Voters across PA demand better jails
In cities across Pennsylvania, jail conditions played a decisive role in recent elections.

In cities across Pennsylvania, jail conditions played a decisive role in recent elections. Last week, Allegheny and Dauphin counties both ushered in new county leaders committed to tackling the humanitarian crises behind bars. 

Allegheny County executive to take a hands-on approach

Allegheny County voters elected Sara Innamorato as county executive, who made oversight and reform of the Allegheny County Jail a priority issue in her campaign. Since 2020, over 20 people have died in the jail’s custody, a rate far exceeding the national average. Many of them died after experiencing medical emergencies in a jail that has struggled with chronic shortages of medical and correctional staff. In the Prison Society’s survey of people incarcerated in the ACJ in the summer of 2022, 52% reported being unable to access medical care.

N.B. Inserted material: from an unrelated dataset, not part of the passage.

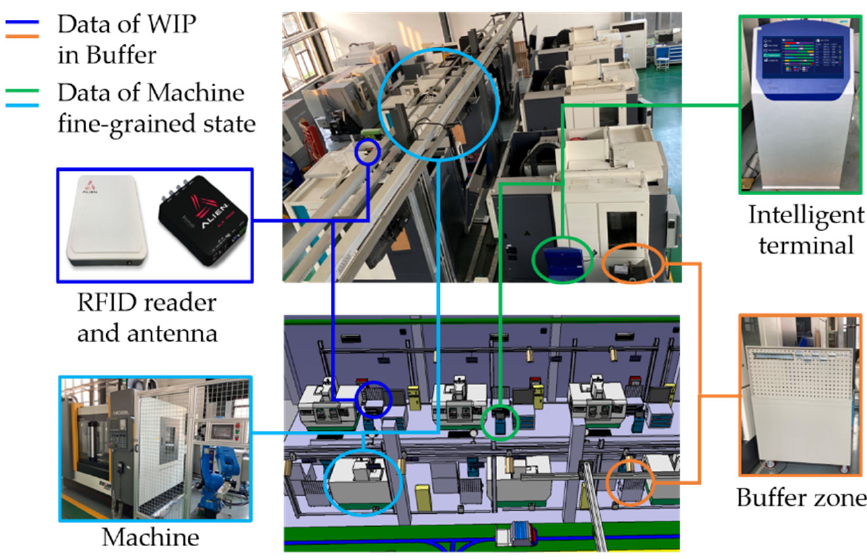
Figure 10. The layout of the discrete smart shop floor and simulation model.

Innamorato promised to make the Jail Oversight Board more effective at bringing transparency to the jail and holding its leaders accountable for addressing unsafe conditions. She has pledged to regularly attend the board’s meetings, unlike her predecessor, and to appoint formerly incarcerated people to board seats reserved for ordinary citizens of the county. Last week, Innamorato attended her first Jail Oversight Board meeting, where she questioned jail administrators about their work recruiting medical and correctional staff. Her appearance at the Board was an encouraging first step toward putting her campaign platform into practice. 

Dauphin County commissioner elected after calling out deaths in jail

In Dauphin County, a political outsider who made jail reform the focus of his campaign was elected as a county commissioner. Justin Douglas, a pastor, fitness instructor, and Uber driver, promised to make changes to the Dauphin County Prison, another jail that has seen an outsize number of deaths among incarcerated people. Douglas spent a fifth of his small campaign fund on a single highway billboard calling attention to the 18 deaths that had occurred since 2019. On the strength of that message, he was elected to one of the three county commissioner offices. 

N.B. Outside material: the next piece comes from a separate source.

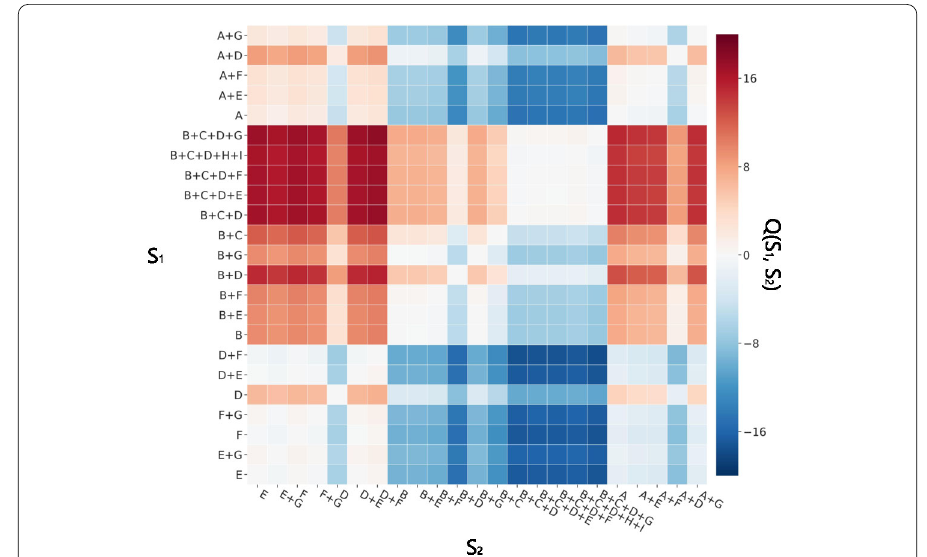
Figure 3 Comparison matrix of data representations using predictive accuracy. Each row/column corresponds to a specific data representation S . We label them according to the information we are using to define the set of contexts: A = player’s decision at t – 1, B = market evolution at t – 1, C = outcome of decision at t – 1, D = expert consultation, E = indications consulted, F/G = average over the 5 last/all rounds, H/I = market’s evolution/outcome before the previous round. Each matrix element Q S corresponds to the 1 S 2 average log ratio of predictive accuracies (see text) between representations S 1 , S 2 and is colored following the colorbar on the right hand side. Note that if Q S > 1 (red), S 1 (row) has a larger predictive accuracy than 1 S 2 < 1 (blue), S 1 (row) has a lower predictive accuracy than S 2 S 2 (column). If Q S 1 S 2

New Philadelphia mayor’s public safety plans should include jails

Like in Allegheny and Dauphin counties, deaths in Philadelphia jails have soared in recent years. Since the pandemic, 46 people have died in Philadelphia jails, including six who were murdered. Like the jails in Pittsburgh and Harrisburg, Philadelphia jails are plagued by understaffing and failing physical conditions. Outgoing county administrations in all three cities attempted to deny, hide, or ignore the glaring jail problems. But, unlike the new leaders in Allegheny and Dauphin counties, Philadelphia's new mayor has been largely silent on the city's jail crisis.

Voters made history by electing Cherelle Parker, the first woman, and first Black woman, to serve as Philadelphia's mayor. Parker says that public safety is her top priority as mayor in a city plagued by soaring levels of gun violence, yet fixing the prisons hardly ever came up in her campaign. 

While the Prison Society is honored to participate in Mayor Parker's transition committee, it is notable that the Mayor's action plan for her first 100 days in office, makes no mention of the Philadelphia prisons where 4,700 people are confined daily in unsafe, degrading conditions that put the city's safety at risk. 

The changing of the guard in Pittsburgh and Harrisburg shows that voters care about what happens behind bars; officials who promise change and transparency can win on those issues. The Prison Society looks forward to partnering with the new administrations to help them fulfill their promises.